AMP Limited has reported a net profit of A$884 million for the full year to 31 December 2014[1], up 32 per cent on A$672 million reported for FY 13.

Underlying profit[2] was A$1,045 million compared with A$849 million for FY 13, up 23 per cent year on year, driven by double digit growth in operating earnings across all contemporary businesses.
 
The Board has declared a 17 per cent increase to the final dividend to 13.5 cents per share compared with 11.5 cents per share for the 2013 final dividend.  This represents a FY 14 payout ratio of 74 per cent of underlying profit and is within AMP’s target range of paying 70 to 80 per cent of underlying profit.
 
Chief Executive Craig Meller said: “An increase of 23 per cent in underlying profit reflects a strong result in our domestic franchises of wealth and investment management, targeted offshore expansion and improving performance in our wealth protection business.
 
“In 2014 we made marked progress on our strategy to be an increasingly customer-driven organisation that is leaner and more efficient.  The other element of AMP’s strategy, to invest selectively in Asia and take our expertise into new markets, is starting to deliver good cashflows with strong long-term growth potential.
 
“These results demonstrate that we are executing well on our strategy and the potential of AMP’s business model,” Mr Meller said.
 
Performance against key measures:

  • Underlying profit: A$1,045 million in FY 14, up 23 per cent on FY 13.
     
  • Cost to income ratio: The group cost to income ratio was managed tightly to 44.8 per cent for FY 14, down from 49.4 per cent in FY 13.  Controllable costs increased 1.1 per cent and are tracking in line with guidance having been impacted positively by the business efficiency program.
     
  • Cashflows:
    - Australian wealth management net cashflows were A$2.3 billion in FY 14, up A$115 million on net cashflows of A$2.2 billion in FY 13.  AUM rose 9 per cent over the year to $109.5 billion, against a relatively flat Australian market.  Total net cashflows on AMP platforms continue to perform strongly, growing 35 per cent to A$3.6 billion in FY 14.
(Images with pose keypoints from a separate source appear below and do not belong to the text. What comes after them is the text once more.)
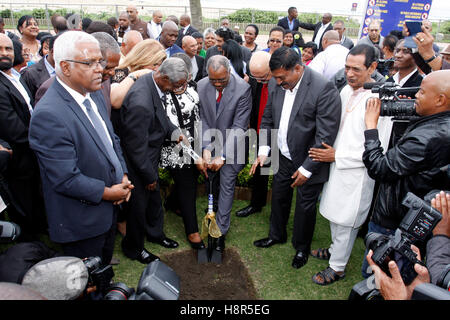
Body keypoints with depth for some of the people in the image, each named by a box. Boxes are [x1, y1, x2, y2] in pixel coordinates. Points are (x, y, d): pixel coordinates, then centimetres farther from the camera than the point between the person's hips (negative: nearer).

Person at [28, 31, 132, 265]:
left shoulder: (94, 94, 0)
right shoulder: (48, 114, -28)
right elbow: (66, 180, -28)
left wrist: (123, 176, -3)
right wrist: (107, 192, -16)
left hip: (108, 209, 8)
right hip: (81, 223, -7)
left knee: (105, 271, 29)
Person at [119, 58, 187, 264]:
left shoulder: (152, 81, -7)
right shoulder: (140, 103, -36)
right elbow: (137, 148, -27)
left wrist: (173, 131, -5)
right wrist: (149, 176, -16)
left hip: (150, 158, 9)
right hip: (138, 163, -9)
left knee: (154, 198, 26)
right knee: (139, 204, 13)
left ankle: (156, 233, 51)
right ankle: (133, 248, 38)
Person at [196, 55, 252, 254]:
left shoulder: (243, 89, -22)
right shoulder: (201, 86, -11)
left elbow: (239, 127, -23)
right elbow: (202, 119, -9)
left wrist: (222, 155, -28)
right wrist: (205, 149, -21)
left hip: (230, 146, -3)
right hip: (209, 143, 4)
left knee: (227, 185, 2)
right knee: (212, 181, 20)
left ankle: (220, 232, 12)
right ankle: (216, 206, 50)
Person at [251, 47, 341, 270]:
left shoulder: (324, 89, -24)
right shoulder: (278, 85, -4)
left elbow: (326, 136, -23)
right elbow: (267, 119, 8)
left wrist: (307, 169, -19)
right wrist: (263, 150, -2)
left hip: (308, 161, -6)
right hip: (284, 157, 6)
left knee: (305, 207, 11)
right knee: (279, 197, 21)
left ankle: (302, 247, 37)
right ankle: (277, 235, 48)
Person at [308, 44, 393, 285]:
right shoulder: (346, 90, 2)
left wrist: (337, 156, -18)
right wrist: (329, 151, 2)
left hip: (356, 173, -7)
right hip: (337, 165, 8)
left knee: (346, 221, 9)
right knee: (334, 214, 24)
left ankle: (337, 267, 30)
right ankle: (335, 249, 48)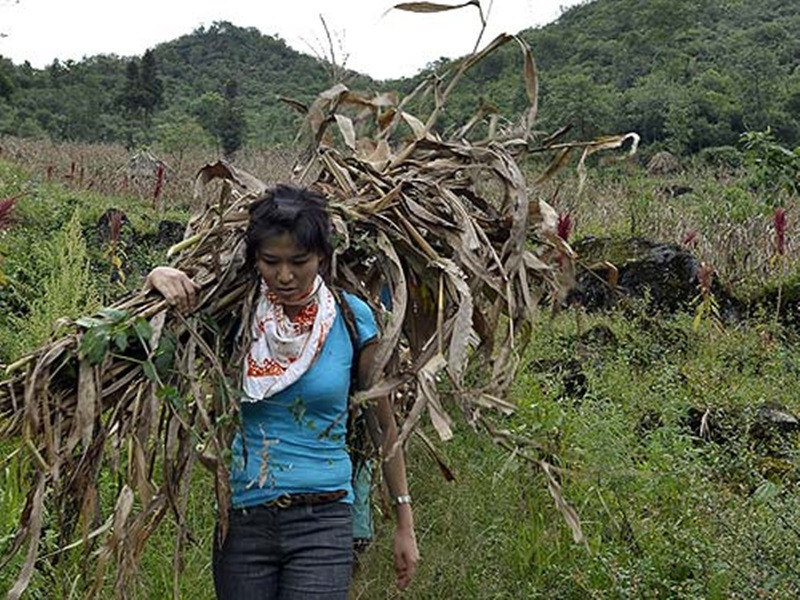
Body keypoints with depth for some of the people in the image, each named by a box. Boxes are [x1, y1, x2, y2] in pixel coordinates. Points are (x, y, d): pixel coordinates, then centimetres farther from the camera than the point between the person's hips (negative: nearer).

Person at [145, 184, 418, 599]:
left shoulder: (351, 318, -4)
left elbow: (384, 422, 5)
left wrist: (405, 523, 8)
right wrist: (156, 280, -16)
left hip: (322, 521, -2)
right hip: (242, 519, 2)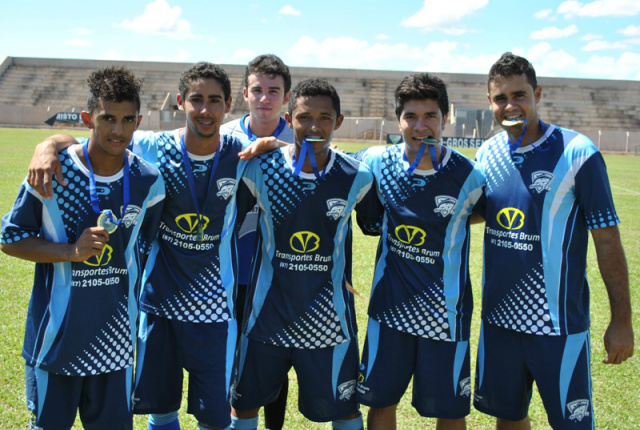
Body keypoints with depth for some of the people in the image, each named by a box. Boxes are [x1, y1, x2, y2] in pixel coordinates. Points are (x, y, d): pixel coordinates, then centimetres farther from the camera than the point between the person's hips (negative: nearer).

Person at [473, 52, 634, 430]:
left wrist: (622, 320, -9)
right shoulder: (487, 154, 3)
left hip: (559, 322, -4)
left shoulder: (577, 153, -12)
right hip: (499, 316, 5)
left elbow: (607, 239, -9)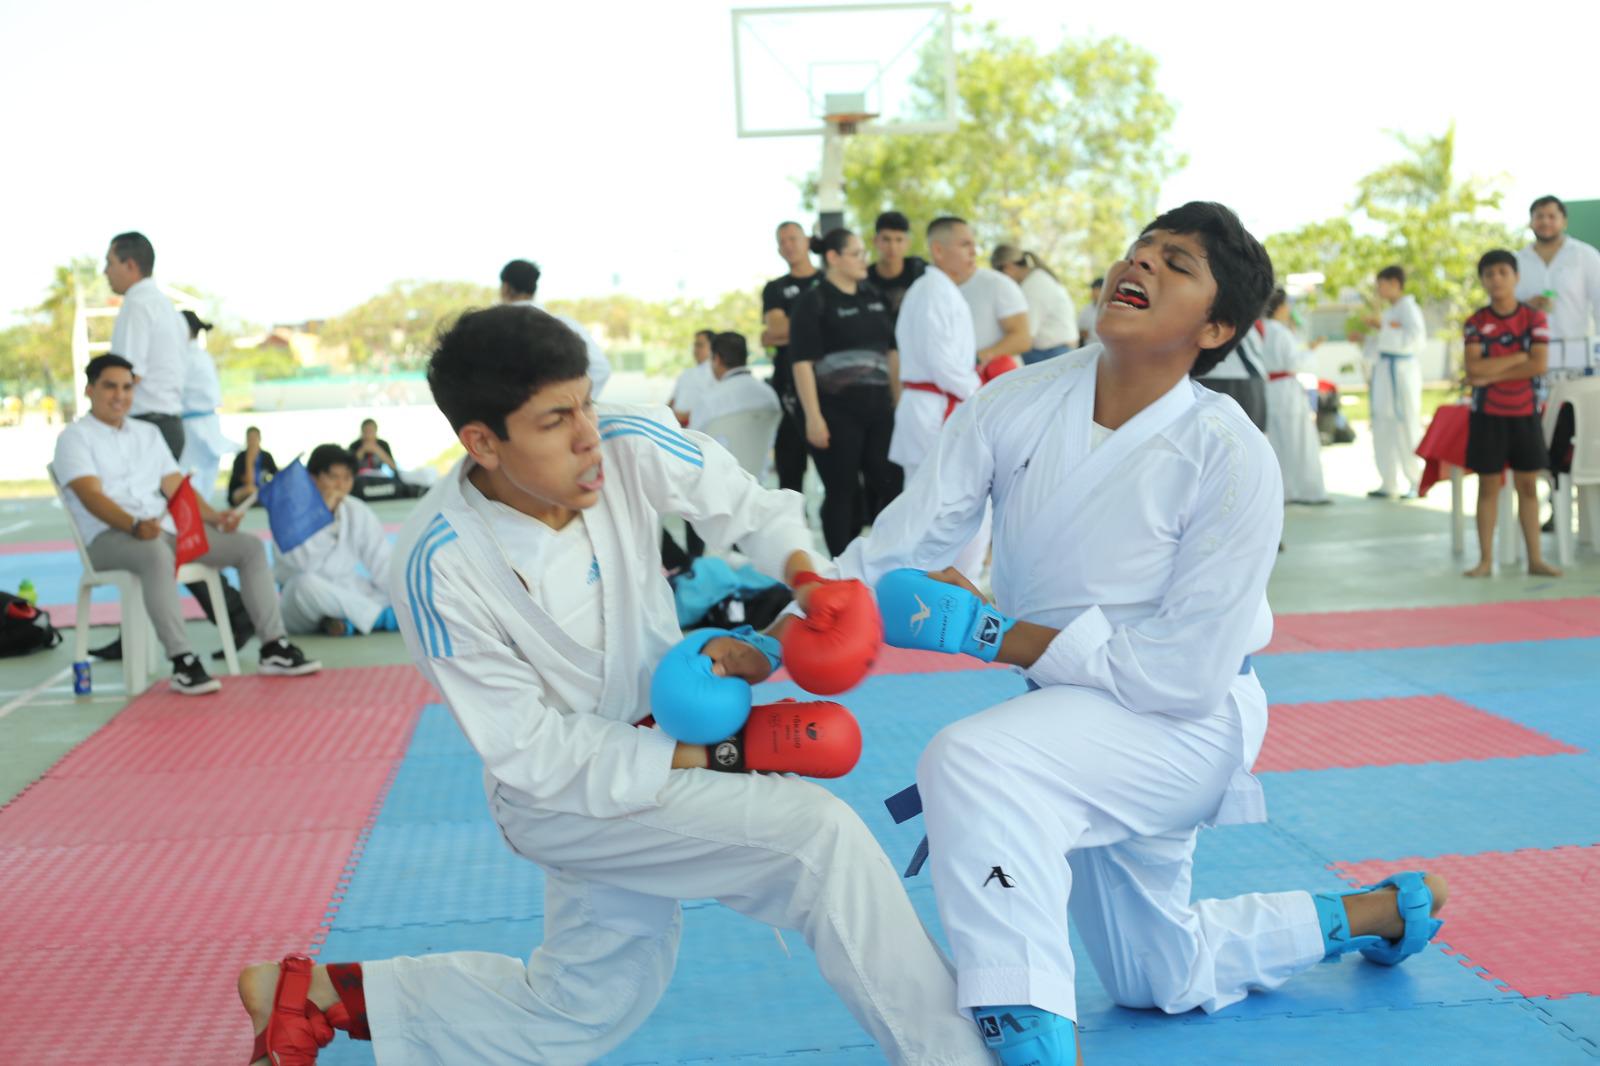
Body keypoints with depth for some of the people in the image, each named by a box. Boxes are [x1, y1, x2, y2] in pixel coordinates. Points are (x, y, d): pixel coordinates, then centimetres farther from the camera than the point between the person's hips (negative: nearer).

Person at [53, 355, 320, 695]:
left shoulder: (148, 433, 21)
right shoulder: (75, 437, 1)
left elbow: (176, 487, 16)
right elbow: (91, 495, -15)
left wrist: (214, 516, -4)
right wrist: (134, 525, -33)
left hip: (168, 529, 7)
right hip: (110, 536, -7)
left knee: (249, 547, -7)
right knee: (157, 553, -41)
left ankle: (273, 648, -8)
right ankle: (183, 664, -43)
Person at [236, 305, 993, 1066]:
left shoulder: (633, 447, -18)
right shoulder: (441, 568, -28)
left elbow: (753, 510, -1)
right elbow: (532, 754, -22)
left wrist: (806, 575, -22)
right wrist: (708, 760, -27)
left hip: (656, 729, 6)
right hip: (563, 793, -6)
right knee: (818, 835, -25)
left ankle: (325, 993, 32)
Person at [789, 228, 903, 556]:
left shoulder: (873, 297, 13)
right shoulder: (813, 302, -5)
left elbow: (891, 351, 20)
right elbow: (802, 362, -11)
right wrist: (813, 416, -18)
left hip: (877, 406, 6)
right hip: (836, 409, -6)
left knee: (890, 485, 4)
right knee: (842, 492, 0)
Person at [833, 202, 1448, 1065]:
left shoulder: (1231, 462, -24)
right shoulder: (1015, 406, -11)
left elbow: (1185, 671, -25)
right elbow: (895, 547, -16)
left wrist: (982, 631, -28)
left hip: (1189, 723, -6)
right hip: (1075, 720, 6)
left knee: (971, 765, -36)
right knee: (1167, 977, 26)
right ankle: (1384, 913, 47)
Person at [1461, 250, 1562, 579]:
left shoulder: (1535, 318, -1)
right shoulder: (1476, 323, -2)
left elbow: (1540, 365, -13)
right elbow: (1474, 370, -14)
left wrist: (1493, 373, -15)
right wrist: (1518, 358, -13)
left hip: (1525, 413, 1)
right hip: (1487, 415, -1)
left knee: (1528, 486, 4)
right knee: (1488, 486, 3)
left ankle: (1535, 558, 9)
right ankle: (1486, 560, 8)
      - AMP Capital external net cashflows were A$3.7 billion, a A$4.8 billion improvement from net cash outflows of A$1,039 million in FY 13.
     
  • Underlying return on equity: Increased to 12.7 per cent in FY 14 from 10.7 per cent in FY 13, reflecting the 23 per cent increase in underlying profit.
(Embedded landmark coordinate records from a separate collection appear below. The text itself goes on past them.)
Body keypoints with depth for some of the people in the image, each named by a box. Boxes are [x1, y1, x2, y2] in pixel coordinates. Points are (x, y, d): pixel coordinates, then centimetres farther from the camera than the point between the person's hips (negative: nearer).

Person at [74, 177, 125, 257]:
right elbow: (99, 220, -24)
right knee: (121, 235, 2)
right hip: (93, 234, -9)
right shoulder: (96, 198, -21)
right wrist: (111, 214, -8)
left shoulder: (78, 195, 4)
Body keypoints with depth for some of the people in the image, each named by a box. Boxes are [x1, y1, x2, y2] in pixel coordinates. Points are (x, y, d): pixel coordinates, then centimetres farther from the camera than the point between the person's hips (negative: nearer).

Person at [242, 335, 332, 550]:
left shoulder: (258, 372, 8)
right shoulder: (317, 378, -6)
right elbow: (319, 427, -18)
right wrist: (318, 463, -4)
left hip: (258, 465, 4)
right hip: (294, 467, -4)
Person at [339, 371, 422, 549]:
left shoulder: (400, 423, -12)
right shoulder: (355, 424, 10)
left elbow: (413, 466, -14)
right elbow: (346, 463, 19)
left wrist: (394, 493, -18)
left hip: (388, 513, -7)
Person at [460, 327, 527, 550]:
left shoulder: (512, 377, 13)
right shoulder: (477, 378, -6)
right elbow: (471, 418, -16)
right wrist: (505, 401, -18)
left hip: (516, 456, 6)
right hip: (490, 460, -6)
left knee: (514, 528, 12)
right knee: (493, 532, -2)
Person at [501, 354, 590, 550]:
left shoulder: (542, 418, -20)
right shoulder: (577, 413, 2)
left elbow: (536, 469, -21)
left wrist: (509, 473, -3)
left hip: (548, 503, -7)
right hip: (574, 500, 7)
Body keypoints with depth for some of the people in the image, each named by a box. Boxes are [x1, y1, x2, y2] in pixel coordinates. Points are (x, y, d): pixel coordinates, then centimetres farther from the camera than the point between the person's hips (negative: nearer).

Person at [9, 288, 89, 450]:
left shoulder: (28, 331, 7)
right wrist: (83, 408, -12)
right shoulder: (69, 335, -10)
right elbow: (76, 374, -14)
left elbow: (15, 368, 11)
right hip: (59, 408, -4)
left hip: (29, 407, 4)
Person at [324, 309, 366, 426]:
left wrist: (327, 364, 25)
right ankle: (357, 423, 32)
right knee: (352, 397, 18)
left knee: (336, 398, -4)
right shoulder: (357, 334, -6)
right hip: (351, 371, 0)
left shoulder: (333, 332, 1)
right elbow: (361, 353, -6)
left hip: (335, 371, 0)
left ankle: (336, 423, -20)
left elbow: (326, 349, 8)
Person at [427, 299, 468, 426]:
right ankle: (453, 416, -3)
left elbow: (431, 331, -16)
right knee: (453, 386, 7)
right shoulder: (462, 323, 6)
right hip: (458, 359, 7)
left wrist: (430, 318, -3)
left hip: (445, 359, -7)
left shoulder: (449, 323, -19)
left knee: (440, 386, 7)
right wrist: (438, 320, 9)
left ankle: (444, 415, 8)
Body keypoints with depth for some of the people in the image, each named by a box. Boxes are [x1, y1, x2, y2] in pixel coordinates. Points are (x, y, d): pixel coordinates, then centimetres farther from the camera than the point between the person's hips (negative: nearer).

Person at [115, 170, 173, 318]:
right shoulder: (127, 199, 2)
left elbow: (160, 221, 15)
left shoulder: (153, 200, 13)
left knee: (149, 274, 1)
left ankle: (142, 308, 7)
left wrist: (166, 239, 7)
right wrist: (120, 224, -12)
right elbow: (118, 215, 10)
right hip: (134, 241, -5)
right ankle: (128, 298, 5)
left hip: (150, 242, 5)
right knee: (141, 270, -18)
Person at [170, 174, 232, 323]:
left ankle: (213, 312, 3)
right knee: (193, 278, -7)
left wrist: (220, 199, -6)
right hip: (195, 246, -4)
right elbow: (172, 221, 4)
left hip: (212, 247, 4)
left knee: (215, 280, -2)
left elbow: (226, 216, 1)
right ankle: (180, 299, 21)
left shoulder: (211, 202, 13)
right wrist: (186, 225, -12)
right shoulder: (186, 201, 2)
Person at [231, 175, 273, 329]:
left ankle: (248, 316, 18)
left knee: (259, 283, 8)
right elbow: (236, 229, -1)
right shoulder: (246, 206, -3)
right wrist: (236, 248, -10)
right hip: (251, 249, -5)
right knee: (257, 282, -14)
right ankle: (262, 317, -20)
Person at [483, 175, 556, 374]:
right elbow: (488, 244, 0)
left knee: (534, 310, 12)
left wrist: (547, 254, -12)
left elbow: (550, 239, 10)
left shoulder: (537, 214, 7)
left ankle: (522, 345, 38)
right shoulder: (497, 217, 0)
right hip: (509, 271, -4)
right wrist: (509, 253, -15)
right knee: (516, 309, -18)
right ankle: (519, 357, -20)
In Australian wealth management, operating earnings for FY 14 were up 13 per cent compared with FY 13, reflecting higher net cashflows supporting good growth in AUM and disciplined cost control in a growing business.
 
Australian wealth protection has recovered well with operating earnings of A$188 million compared with A$64 million in 2013.
 
“Pleasingly the wealth protection business improvement plan is delivering results and our focus is now on ensuring the changes are sustained with continued improvement to processes, products and culture,” Mr Meller said.
 
Other key highlights include:

  • AMP Capital’s improved performance: Operating earnings increased 16 per cent reflecting strong fee growth and investment returns.  The internationalisation of the business drove this with global investors attracted by leading infrastructure and property capabilities alongside new inflows generated by the China Life AMP Asset Management joint venture and improved flows from the MUTB alliance.  The cost to income ratio of 63 per cent was within AMP Capital’s target range of 60 to 65 per cent.
     
  • Seventh quarter of more than A$1 billion net cashflows on North platform: Net cashflows improved 34 per cent to A$5.5 billion for FY 14 and North AUM grew 66 per cent to A$16 billion since December 2013.  North also had 50 per cent growth in customers with a total of over 76,000 customers on the platform in 2014.
     
  • AMP Bank: The bank delivered A$91 million in operating earnings, up 10 per cent compared with FY 13, reflecting an increase in residential mortgages with AMP growing above system in an intensely competitive environment and AMP aligned advisers contributing a quarter of new business.
     
  • New Zealand achieved improved cashflows: Operating earnings of A$110 million, up 13 per cent compared with FY 13, reflecting growth in profit margins, experience profits and favourable currency movements.
     
  • Future of advice strategy: A package of measures to lift the quality of advice is being introduced along with a new approach to advice being piloted in five locations.  AMP is also investing in services, platforms and digital capabilities to improve adviser quality and productivity.  Australian adviser numbers are up slightly at 3,844 in a period of regulatory uncertainty.


Capital management

AMP continues to hold an appropriate capital surplus, with A$2.0 billion capital above minimum regulatory requirements at 31 December 2014, down from A$2.1 billion at 31 December 2013.  The decrease was driven by the redemption of AMP Notes and the impact of falling bond yields, partially offset by retained profits and other capital impacts.
 
AMP maintains a strong balance sheet and has access to significant liquidity.
 
AMP continues to offer a DRP to eligible shareholders and no discount will apply to the allocation price.  Shares will again be bought on market and the dividend will be 80 per cent franked with the unfranked amount being declared as conduit foreign income.
 

[1] AMP’s profit measures exclude MUTB’s 15 per cent share of AMP Capital’s earnings.
[2] Underlying profit is the basis on which the AMP Board determines the dividend payment and reflects the business performance of AMP.  It is AMP’s preferred measure of profitability as it removes one off costs, the impact of some investment market volatility and accounting mismatches.

Important note:
 
Forward-looking statements in this release are based on AMP’s current views and assumptions and involve known and unknown risks and uncertainties, many of which are beyond AMP’s control and could cause actual results to differ materially from those expressed or implied.  They are not guarantees or representations of future performance, and should not be relied upon as such.